Wypadek śmiertelny na DK 11

i

Autor: OSP Byczyna

Śmiertelny wypadek na DK11 z Byczyny do Gołkowic. Auto rozerwane na pół

Tragiczny wypadek na trasie DK11 wydarzył się na odcinku drogi z Byczyny do Gołkowic w sobotę o godz. 12.13. Rozpędzony samochód osobowy zderzył się z ciężarówką do przewozu aut. Siłą uderzenia byłą tak ogromna, że samochód osobowy został rozerwany na dwie części. Kierowca zginął.

Wypadek na DK 11

Do potwornego wypadku doszło w sobotę na łuku trasy DK 11 z Byczyny do Gołkowic. Samochód osobowy ford mondeo, prowadzony przez 42-letniego Ukraińca wpadł w poślizg. Pech chciał, że z przeciwnej strony jechała ciężarówka z lawetą do przewozu samochodów. Osobówka roztrzaskała się o nadjeżdżający TIR, a siła uderzenia byłą tak ogromna, że auto rozpadło się na dwie części. Silnik wylądował w przydrożnym rowie kilkadziesiąt metrów dalej.

- W wyniku zdarzenia poszkodowani są obaj kierowcy pojazdów. Kierowca samochodu osobowego jest nieprzytomny i zakleszczony w rozbitym pojeździe - relacjonował dowódca akcji ratowniczej z OSP Byczyna tuż po przybyciu na miejsce.

Tragiczny wypadek śmiertelny w Byczynie

Zobacz zdjęcia z akcji ratowniczej

Jak doszło do wypadku na DK 11

Na trasie DK 11 padał deszcz. Droga była śliska. Widoczność była ograniczona. Kierowca forda mondeo kilkanaście sekund przed śmiertelnym wypadkiem wyprzedzał z dużą prędkością inny samochód. Na prawym łuku drogi jechał wyraźnie za szybko, bo samochód stał się nadsterowny. Tył samochodu zarzuciło w lewo, kierowca starał się odzyskać kontrolę i gwałtownie odbił w lewo. W tym momencie auto zaczęło się obracać i uderzyło prawym bokiem w TIra.

Nagranie tragicznego wypadku zostało opublikowane w kanale Stop Cham. Pochodzi z kamerki samochodowej kierowcy, który chwilę wcześniej był wyprzedzany.

Kierowca samochodu mimo szybko podjętej akcji ratunkowej, wyciągnięciu go z wraku samochodu i prowadzeniu reanimacji z załogą karetki pogotowia, zmarł na miejscu.
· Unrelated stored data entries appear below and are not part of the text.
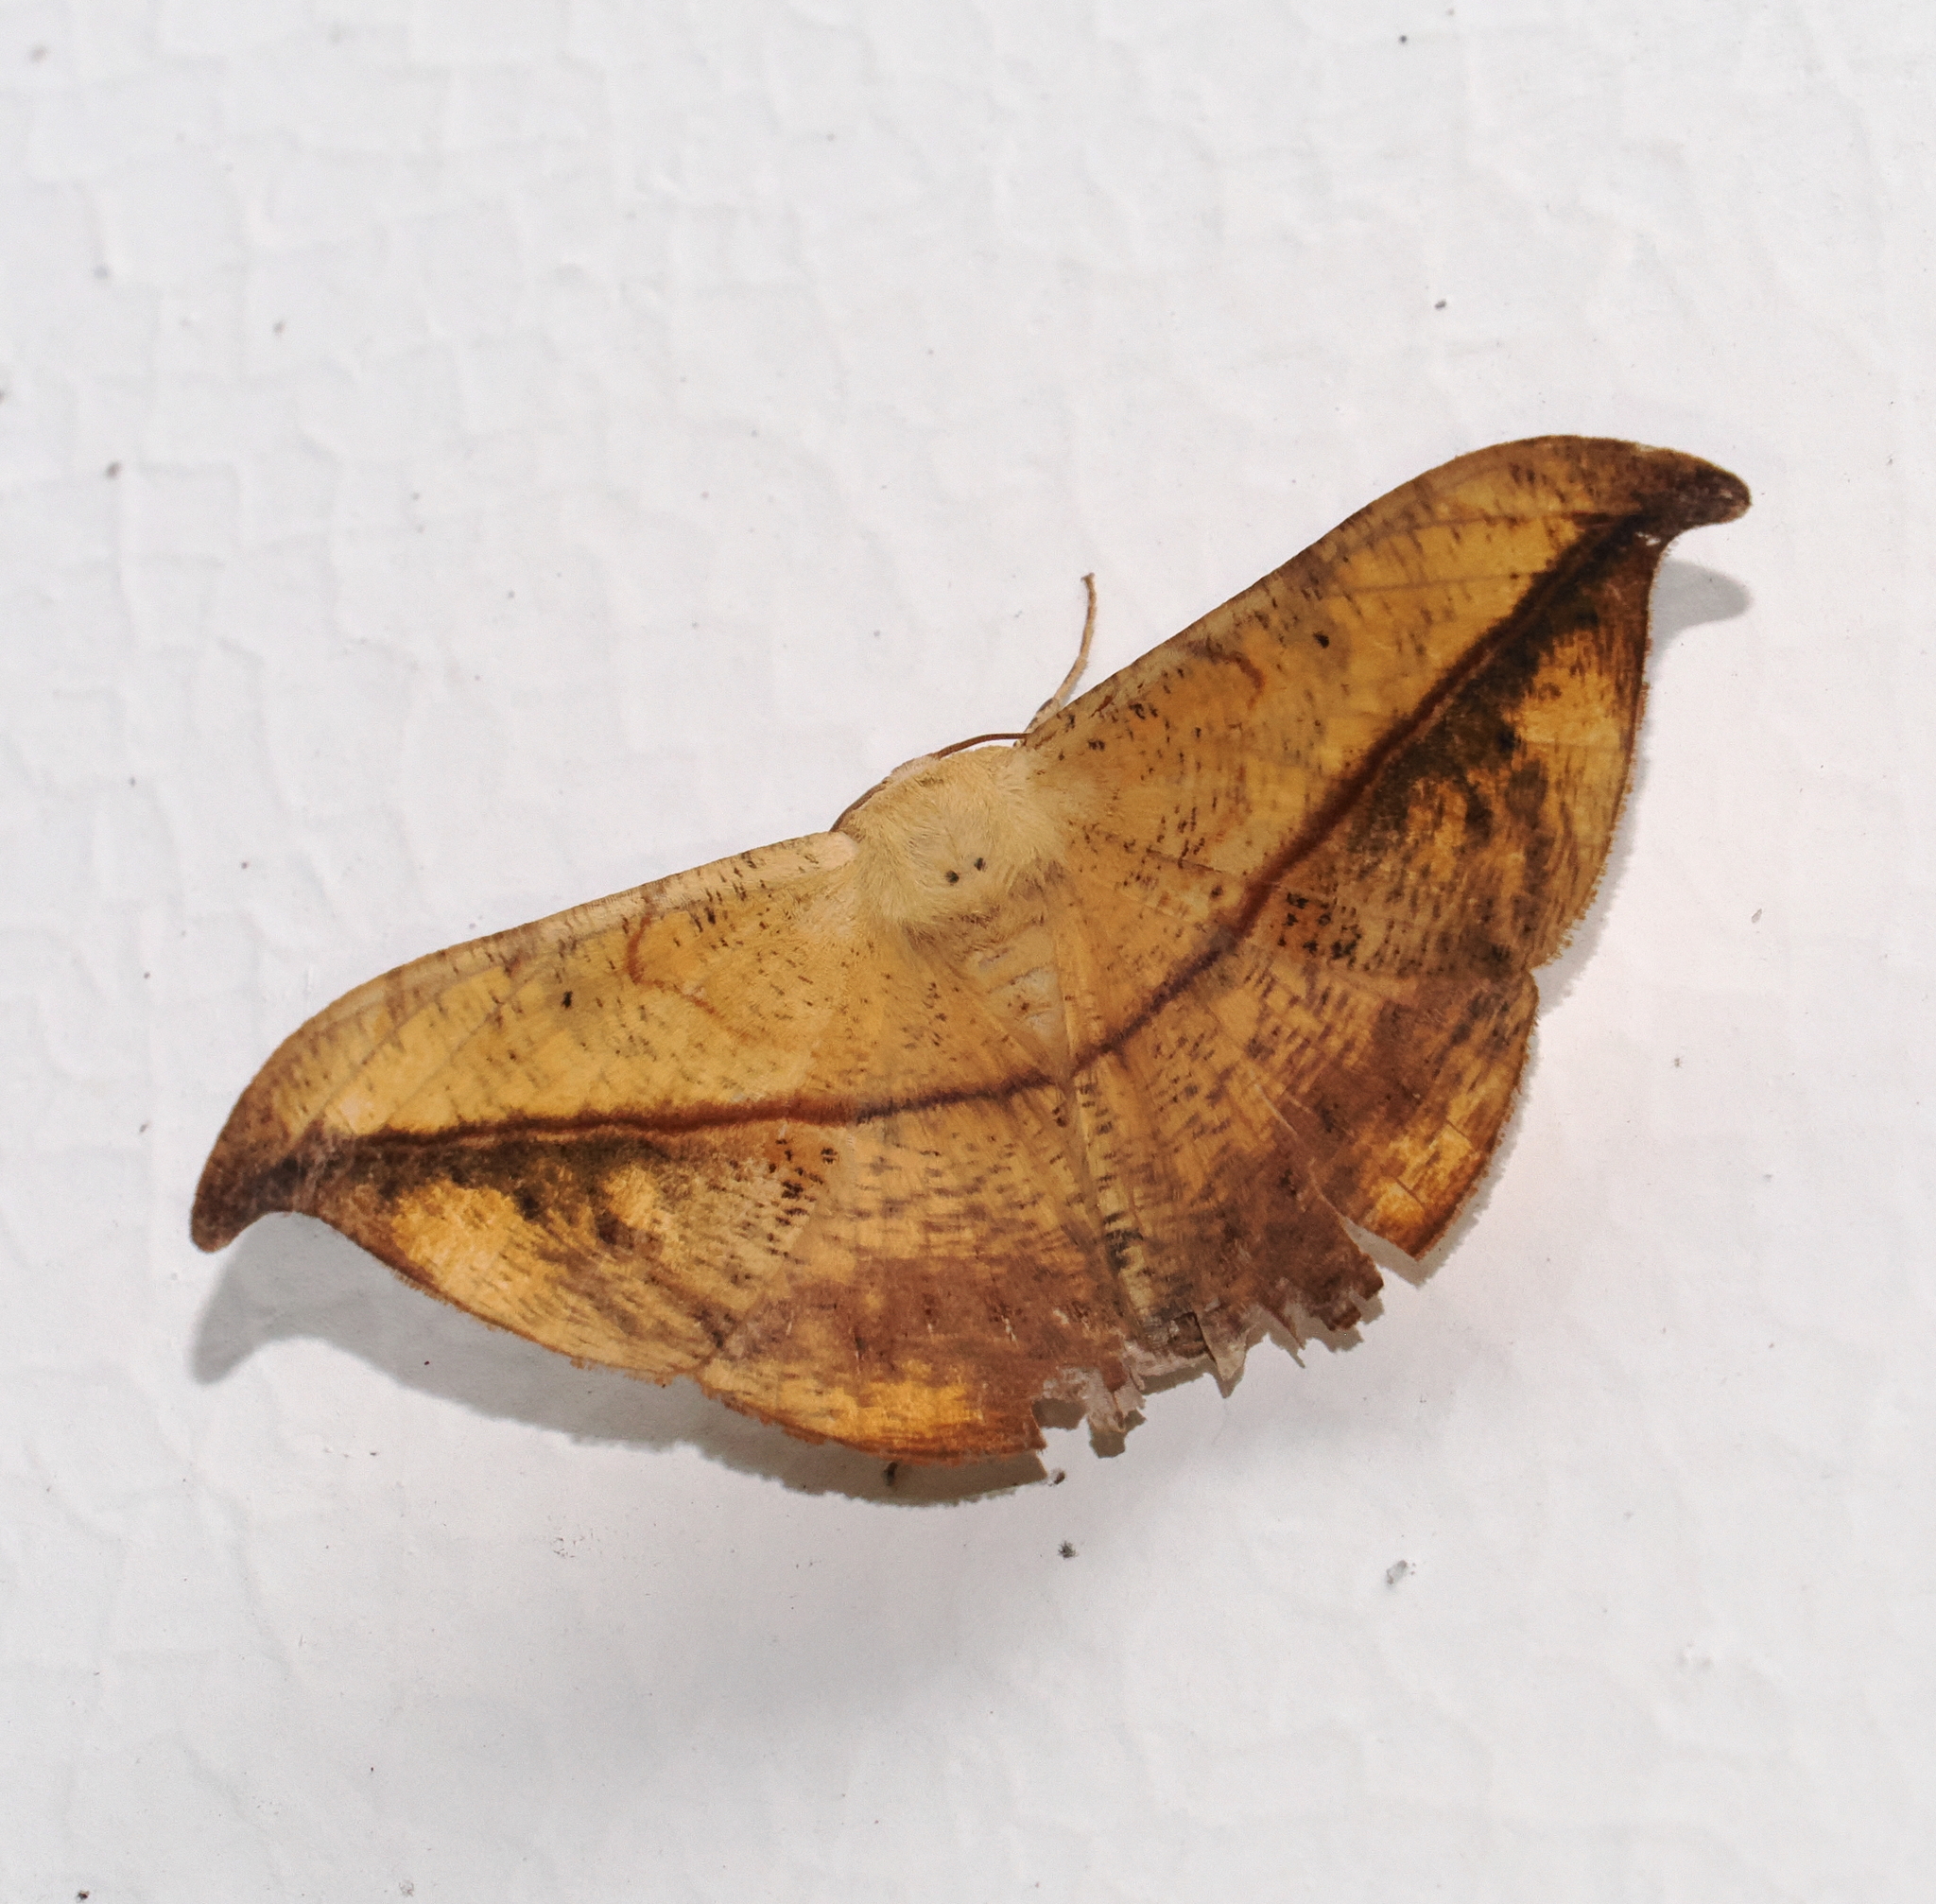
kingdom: Animalia
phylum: Arthropoda
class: Insecta
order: Lepidoptera
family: Geometridae
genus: Oxydia
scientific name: Oxydia platypterata
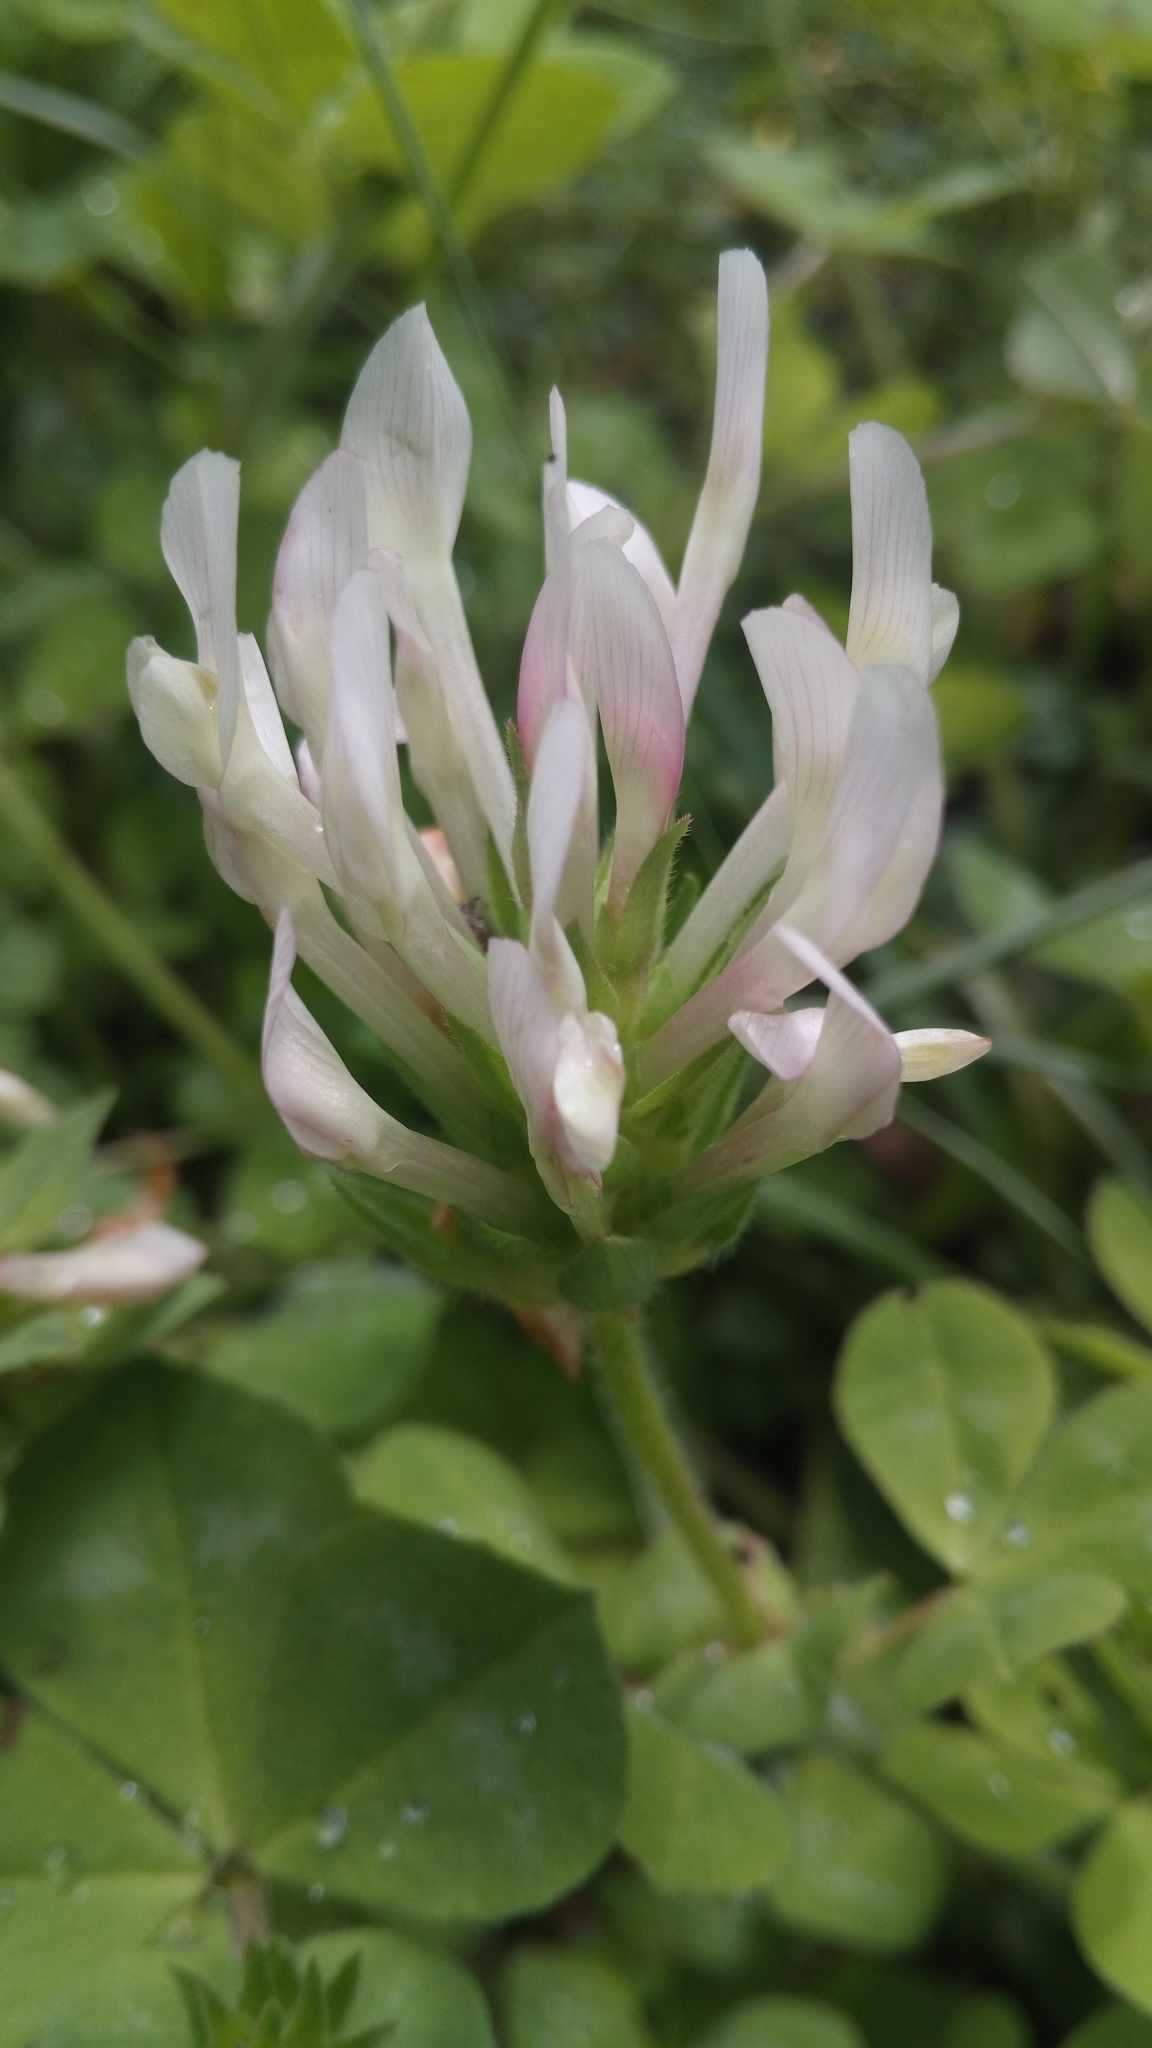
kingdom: Plantae
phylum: Tracheophyta
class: Magnoliopsida
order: Fabales
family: Fabaceae
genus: Trifolium
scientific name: Trifolium clypeatum
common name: Shield clover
Po długotrwałej walce o przywrócenie funkcji życiowych lekarz stwierdził zgon.

28-letni kierowca ciężarowej scanii został przetransportowany do szpitala z urazem kręgosłupa.

Trasa DK 11 byłą w tym miejscu zamknięta przez ponad 6 godzin.

Jak poinformował dyżurny Generalnej Dyrekcji Dróg Krajowych i Autostrad w Opolu, służby drogowe przywróciły normalny ruch. Wszystkie okoliczności i przyczyny zdarzenia wyjaśnia policja pod nadzorem prokuratora.